The fatigue I’m feeling now could be residual from the cough medicine, or it could be the side effects kicking in already from Tuesday’s chemo. I’m also feeling depressed and listless. I sometimes wonder whether all this chemo is really helping or hurting. When I have these dark nights of despair, I have trouble remembering the last time I actually felt good. My team is wonderful at coming up with solutions, but there’s only so much they can do. I do try to stay positive, but there are times when I wonder if all we are doing is worth it in the long run. And seeing others succumb to this disease makes me feel worse. Another warrior just entered hospice because treatments are no longer useful.
And again there’s the twinges and aches and pains that could be from the chemo, or new metastases, or the current tumors growing. It can be so trying. I know these feelings will pass once the fatigue eases. And in the meantime I have to just be patient. But it’s hard.

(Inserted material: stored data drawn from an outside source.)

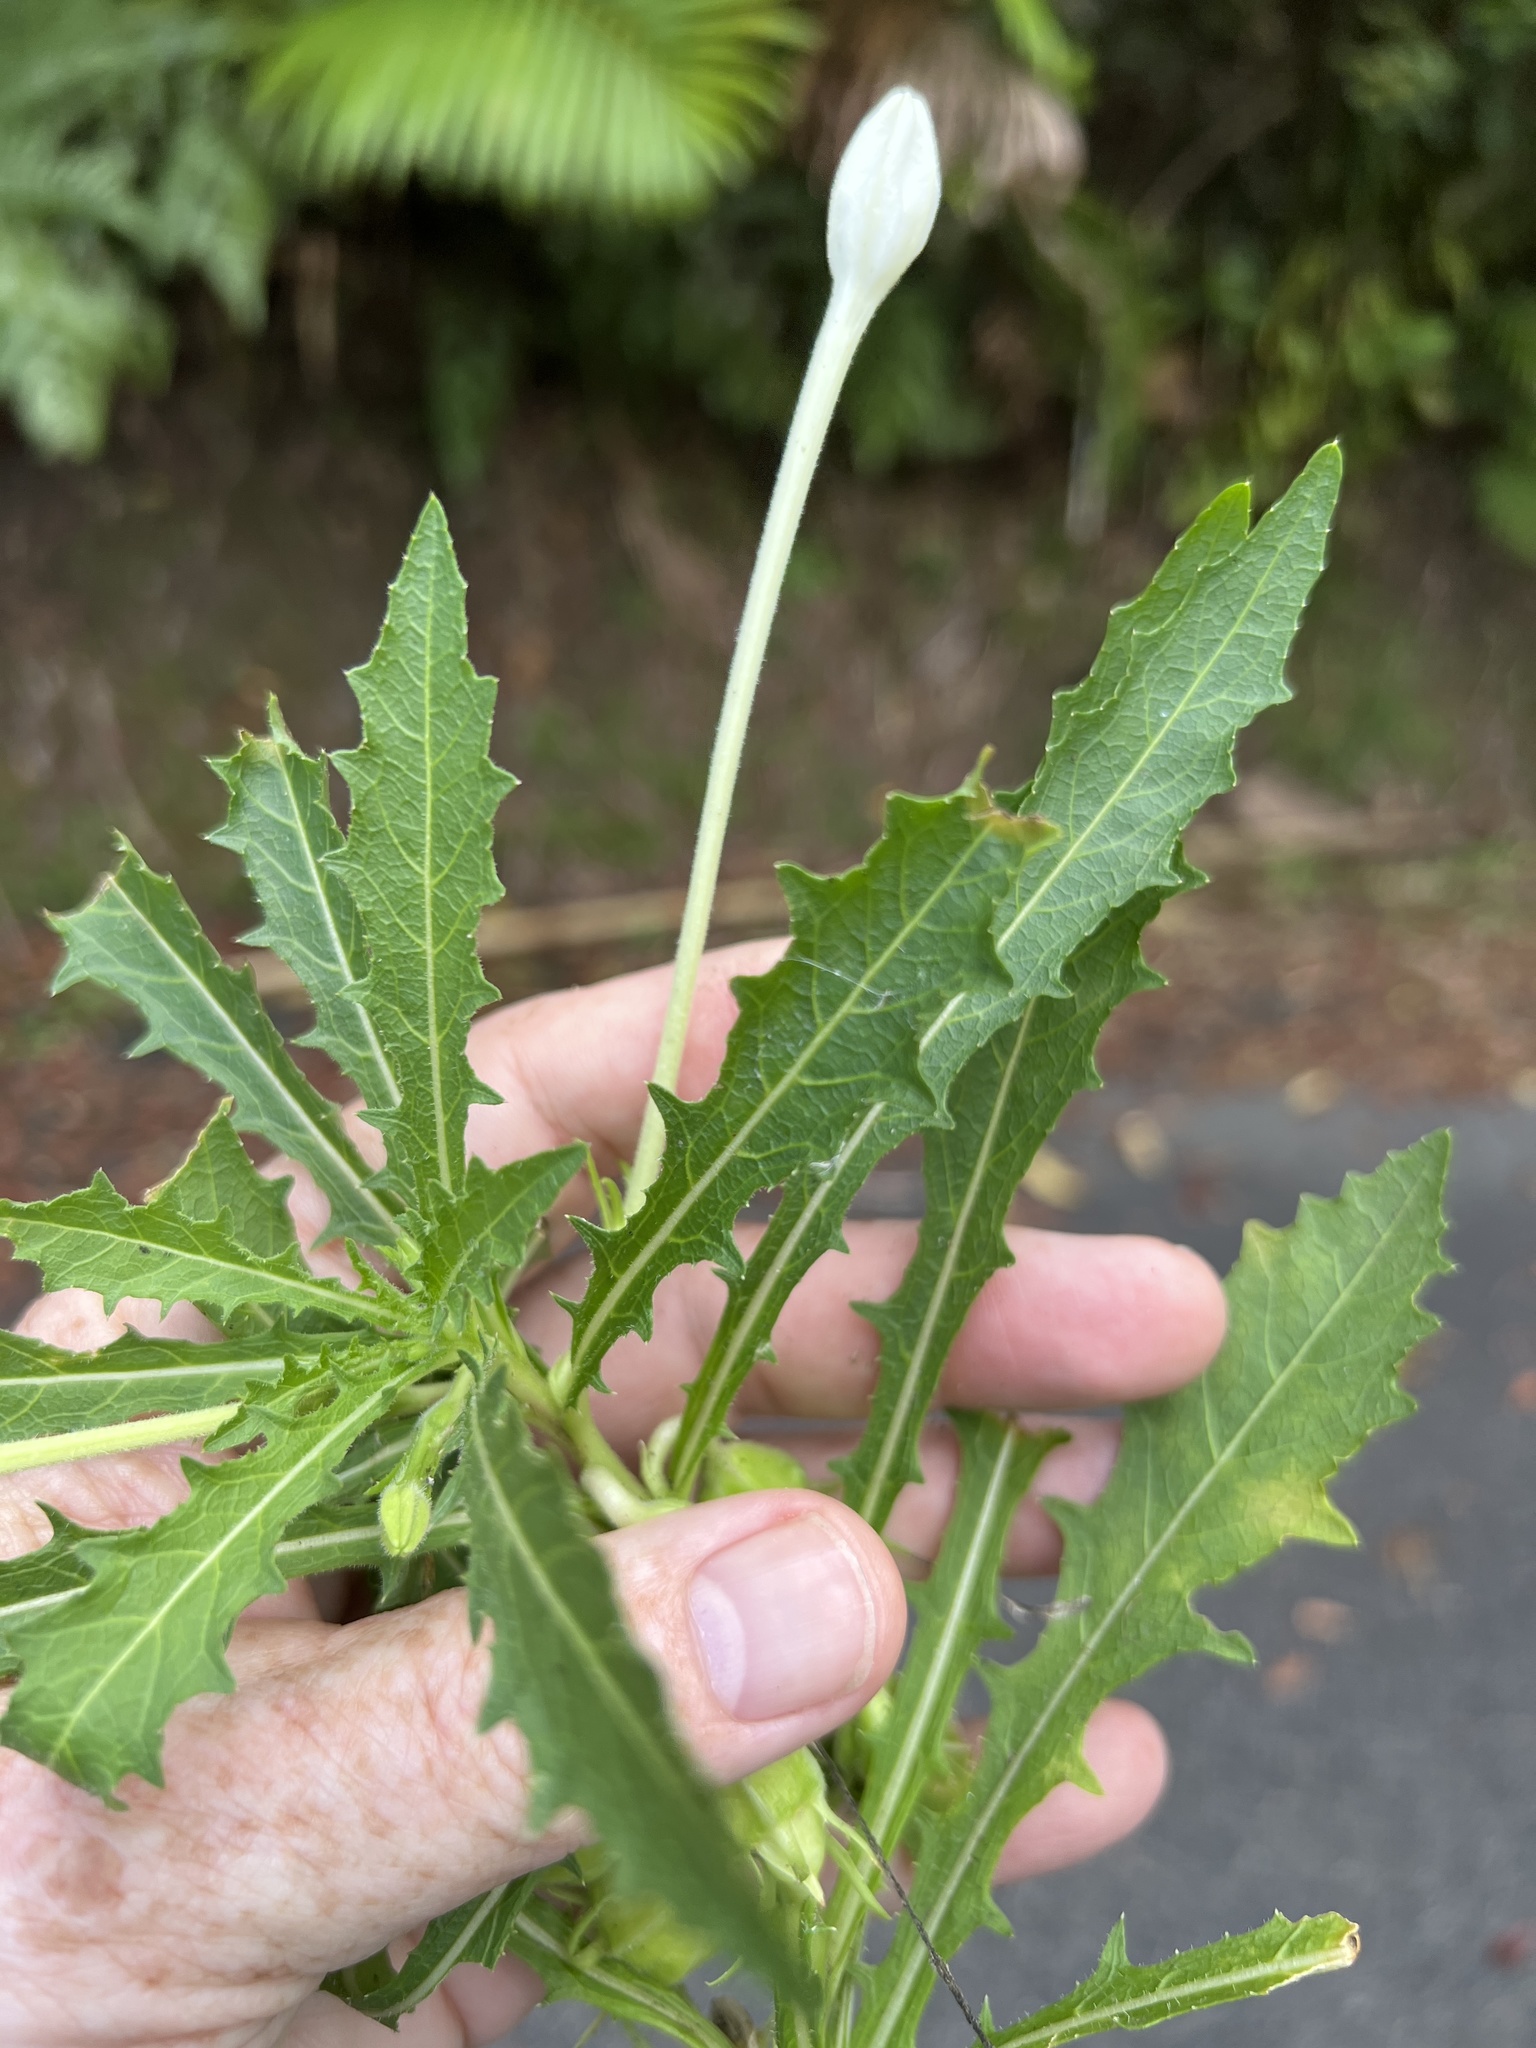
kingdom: Plantae
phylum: Tracheophyta
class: Magnoliopsida
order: Asterales
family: Campanulaceae
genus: Hippobroma
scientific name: Hippobroma longiflora
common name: Madamfate
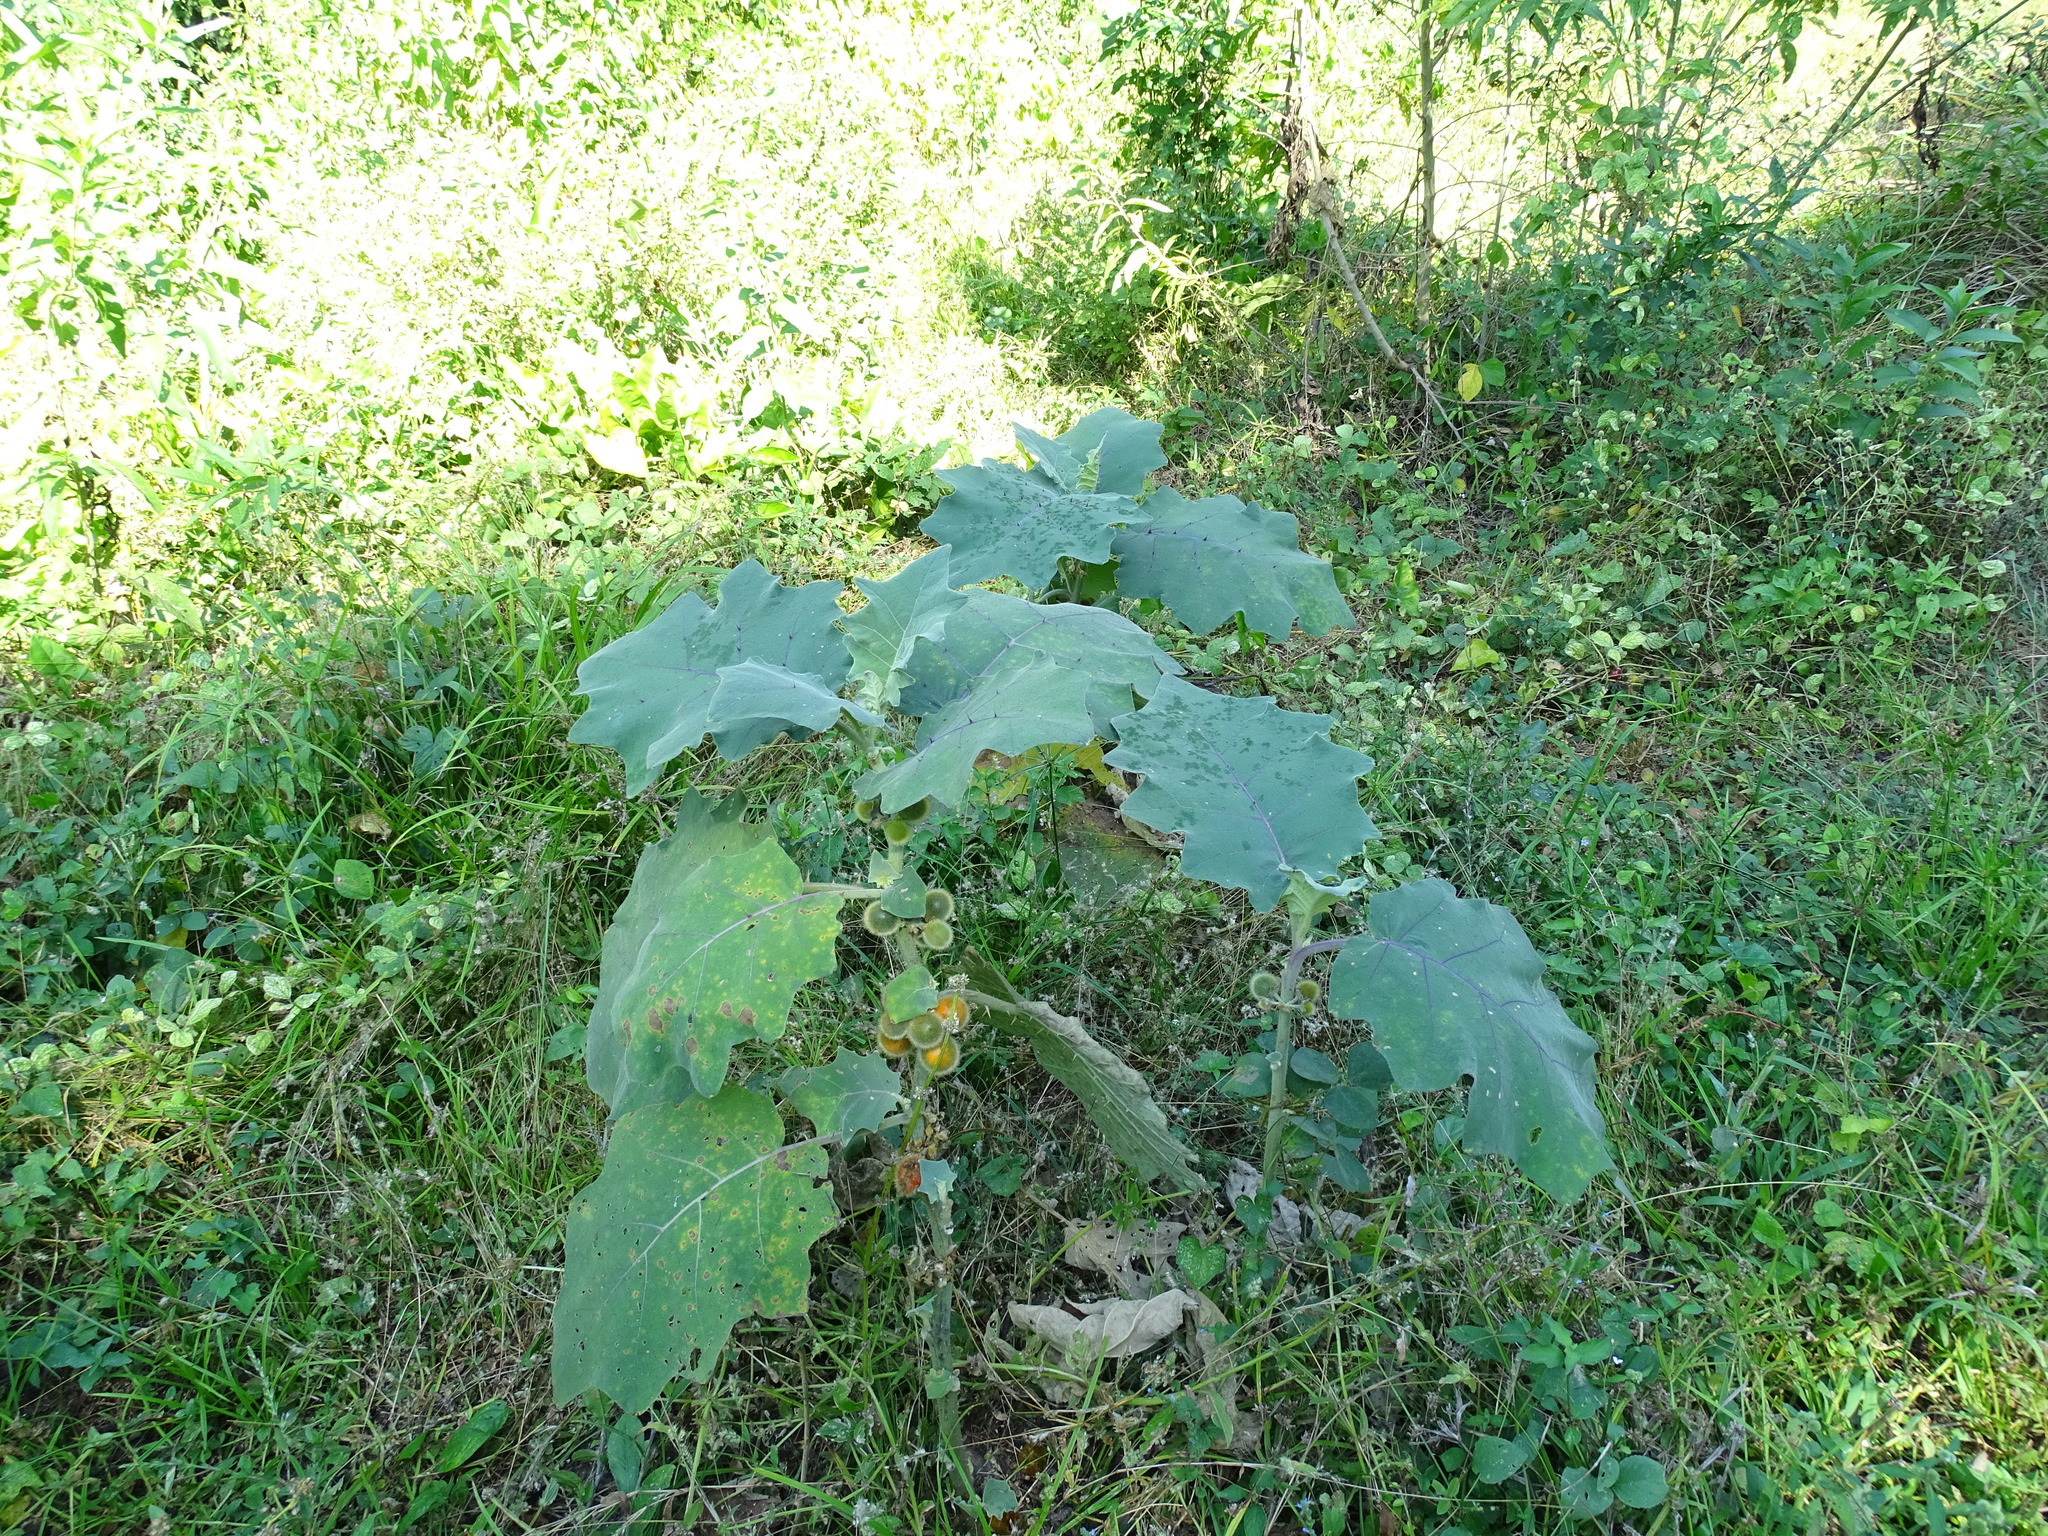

I told my PA about the face tenderness; of course she’d never heard of anyone having that side effect before. First she said maybe I should take the Dexamethasone for a few days, but then we decided to wait and see if it happened this time since I wouldn’t be getting the Avastin on this round – I’ll only get that every 2 weeks. And it was disconcerting to see my CEA had jumped up more than 20 points from the last one. I don’t know what’s going on, and I’m scared that things are progressing more than they should. I can only wait to see what happens after two cycles of this treatment when we do another CT scan. I’m finding it more and more difficult to be patient.
Steve keeps telling me to just be patient and things will work out, and I tell him he’s not the one going through this. He and I both know he wouldn’t be tolerating this anywhere near as well as I am. I know he wants me to feel better and to beat this, but I get so tired of fighting and wondering who is going to win, me or the cancer. It’s exhausting. I so want to feel better and to beat this, too. I need rest and a good night’s sleep.